To me, photography is a solitary act: it is necessary to be involved in the place, to be forgotten, and to become soaked with it perfectly. My images are generally melancholic, and oneiric, but without artifice. There is in my subjects a share of mystery which I can’t even reveal to myself. I try to provoke a feeling, a mood.

My calm temperament is translated in my rather harmonious, more uncluttered compositions, and quietness. Silence reigns on these places, as if they had been deserted, but human is never far away and some proofs come to testify of his activity. I like this contrast, questioning me on the humankind’s place in a pre-established nature.
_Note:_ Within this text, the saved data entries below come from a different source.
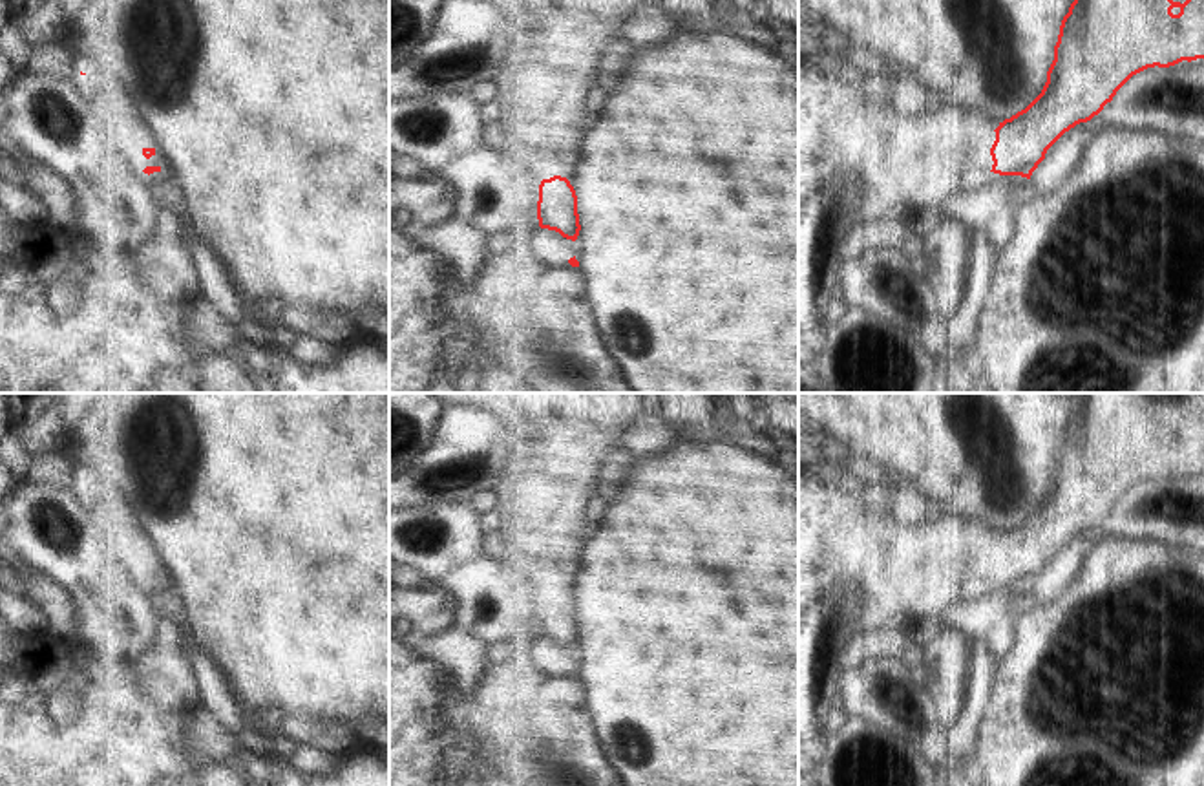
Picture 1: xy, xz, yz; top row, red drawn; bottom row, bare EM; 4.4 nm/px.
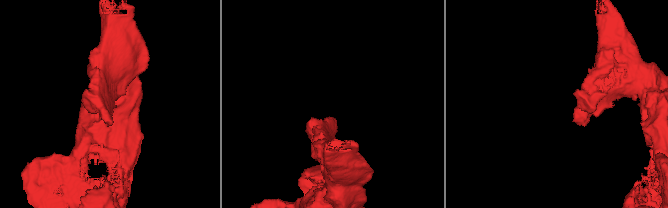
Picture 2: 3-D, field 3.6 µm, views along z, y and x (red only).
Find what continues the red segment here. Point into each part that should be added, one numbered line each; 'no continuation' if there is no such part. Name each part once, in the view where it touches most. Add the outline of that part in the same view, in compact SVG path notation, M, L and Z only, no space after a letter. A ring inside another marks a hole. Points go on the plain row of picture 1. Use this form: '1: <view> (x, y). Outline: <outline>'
1: yz (910, 563). Outline: M798 462L798 607L817 600L837 576L855 576L864 596L862 638L901 642L919 620L952 614L992 579L992 525L966 514L912 508L890 495L884 481L871 486L850 470L815 470Z

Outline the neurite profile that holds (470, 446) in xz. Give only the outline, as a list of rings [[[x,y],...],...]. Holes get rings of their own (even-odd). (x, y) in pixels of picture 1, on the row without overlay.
[[[444,406],[433,439],[409,468],[389,477],[389,510],[426,508],[440,503],[466,505],[479,490],[491,490],[504,464],[517,455],[530,459],[541,435],[535,424],[506,426],[495,413],[471,406]]]

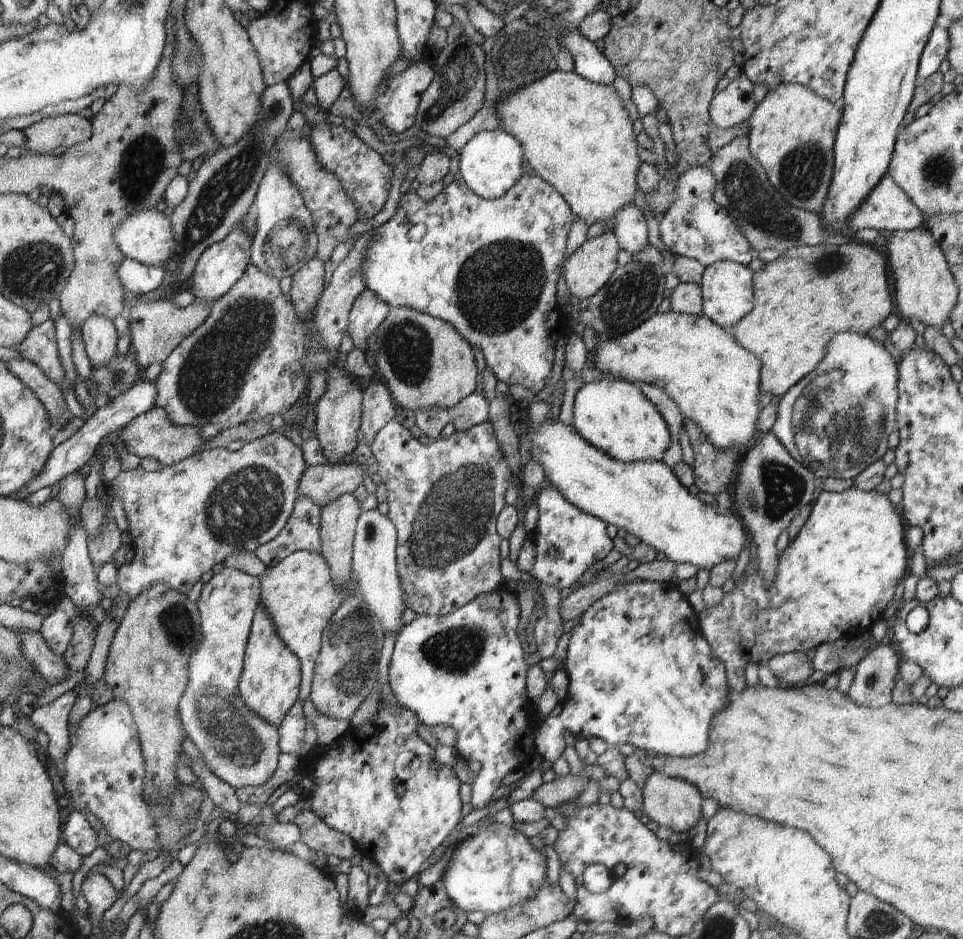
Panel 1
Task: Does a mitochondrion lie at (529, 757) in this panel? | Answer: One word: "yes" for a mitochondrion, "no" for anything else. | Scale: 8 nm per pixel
no

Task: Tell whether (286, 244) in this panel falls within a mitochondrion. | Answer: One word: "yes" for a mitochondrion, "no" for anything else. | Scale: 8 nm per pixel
yes

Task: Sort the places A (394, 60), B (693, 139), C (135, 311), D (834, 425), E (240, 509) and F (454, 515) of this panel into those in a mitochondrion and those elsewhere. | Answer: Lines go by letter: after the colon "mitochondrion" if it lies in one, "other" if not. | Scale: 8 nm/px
A: other
B: other
C: other
D: mitochondrion
E: mitochondrion
F: mitochondrion

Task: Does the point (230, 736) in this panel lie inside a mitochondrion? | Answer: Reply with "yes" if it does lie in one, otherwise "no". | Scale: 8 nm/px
yes

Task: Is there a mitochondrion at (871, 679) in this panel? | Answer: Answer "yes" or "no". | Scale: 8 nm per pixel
yes

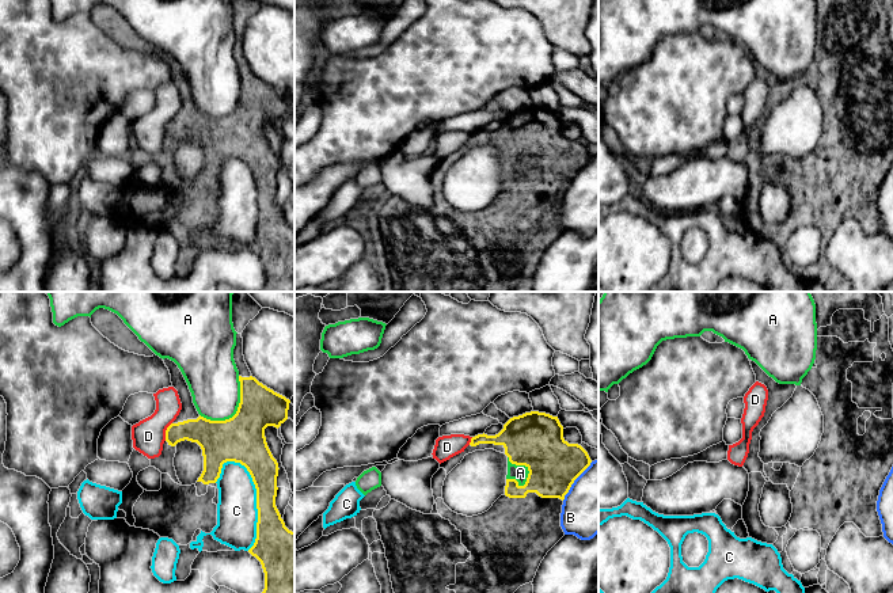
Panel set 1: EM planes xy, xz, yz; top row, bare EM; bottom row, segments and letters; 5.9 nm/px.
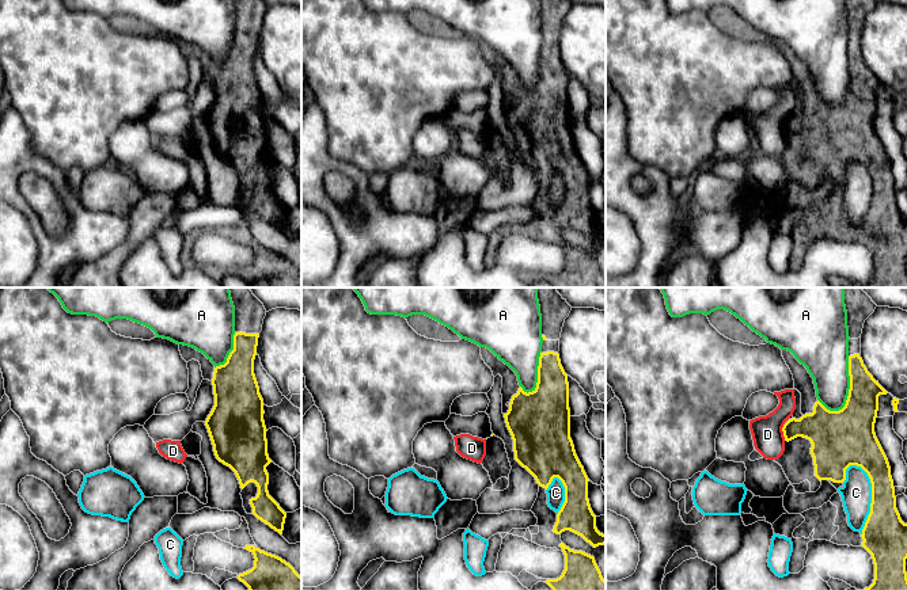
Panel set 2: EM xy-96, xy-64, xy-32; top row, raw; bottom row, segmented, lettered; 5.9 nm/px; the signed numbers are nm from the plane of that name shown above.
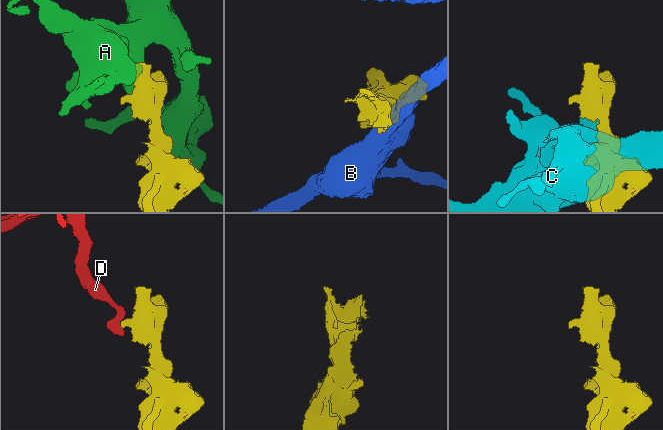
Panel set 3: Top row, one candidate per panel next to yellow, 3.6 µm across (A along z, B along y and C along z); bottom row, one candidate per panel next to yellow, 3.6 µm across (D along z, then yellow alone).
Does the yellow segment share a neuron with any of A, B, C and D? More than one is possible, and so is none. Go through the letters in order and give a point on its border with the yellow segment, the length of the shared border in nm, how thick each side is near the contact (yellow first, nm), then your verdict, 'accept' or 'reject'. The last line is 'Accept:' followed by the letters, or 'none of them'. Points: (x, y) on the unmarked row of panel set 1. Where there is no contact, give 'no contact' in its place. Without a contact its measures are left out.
A: meets yellow in xy at (236, 107); contact 340 nm long; 280 nm thick on the yellow side, 300 nm on the other; reject
B: meets yellow in xz at (574, 175); contact 300 nm long; 300 nm thick on the yellow side, 360 nm on the other; reject
C: meets yellow in xy at (257, 196); contact 550 nm long; 200 nm thick on the yellow side, 240 nm on the other; reject
D: meets yellow in xy at (166, 128); contact 120 nm long; 170 nm thick on the yellow side, 200 nm on the other; reject
Accept: none of them

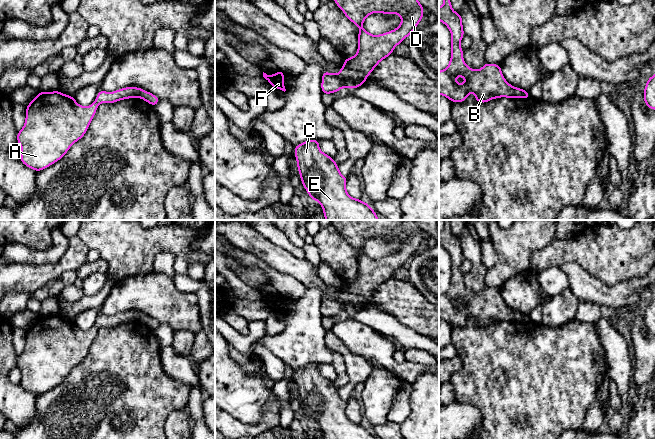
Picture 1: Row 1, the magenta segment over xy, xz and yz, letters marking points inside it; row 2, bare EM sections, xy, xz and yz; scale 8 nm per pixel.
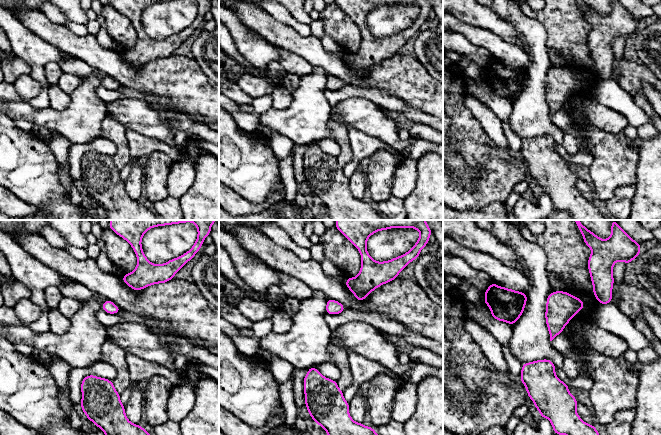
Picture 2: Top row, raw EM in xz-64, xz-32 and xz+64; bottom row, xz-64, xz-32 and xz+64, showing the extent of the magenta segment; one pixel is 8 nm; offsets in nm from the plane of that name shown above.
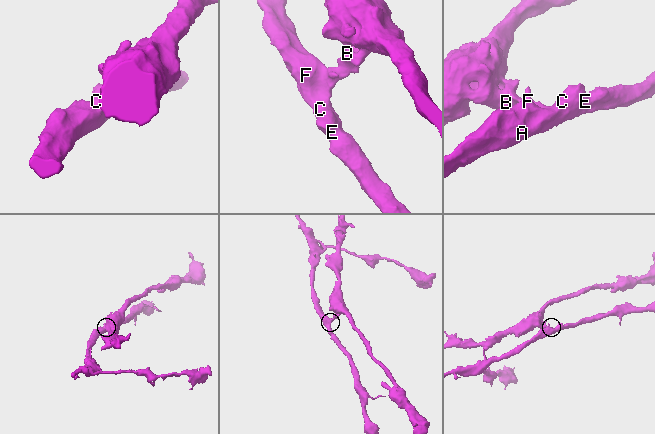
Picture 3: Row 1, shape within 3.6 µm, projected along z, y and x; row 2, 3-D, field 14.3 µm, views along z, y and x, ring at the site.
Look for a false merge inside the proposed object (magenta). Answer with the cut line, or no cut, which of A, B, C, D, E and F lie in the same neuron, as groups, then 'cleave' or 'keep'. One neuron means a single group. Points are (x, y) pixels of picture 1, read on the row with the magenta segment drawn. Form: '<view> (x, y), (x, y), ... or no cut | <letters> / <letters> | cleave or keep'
xz (343, 66), (362, 71), (367, 75) | A C E F / B D | cleave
— Stanley Bloom, Paris, France

© Stanley Bloom

Ben Kelly

© Ben Kelly

www.Ben-Kelly.com

We see the suburbs as ugly; we lament the loss of natural beauty. 
We rush around by day filling every second, yet feeling completely unfulfilled. 
And while we sleep wondering what it’s all about and perhaps dreaming of what once was, 
the silent beauty of the landscape returns; altered, yet still there.

People have described my work as dark and menacing, with a foreboding quality, but I think this is more to do with the viewer’s own perceptions, formed by influences like human nature, upbringing and a paranoid media; which push the idea that bad things happen at night. For me, these are places that have a certain magic to them, rather than menace.

While the urban landscape is full of activity by day with people and cars, my photos are absent of these so as not to distract the viewer. There is a distinct absence of people because human nature first draws our attention to figures, and away from the landscape. The focus of my photography isn’t on people but on place, on the landscape itself.


My series, Suburbs at Night, is an ongoing exploration started in 2009 that attempts 
to seek out these spaces and the landscape that remains, although forever changed, still timeless.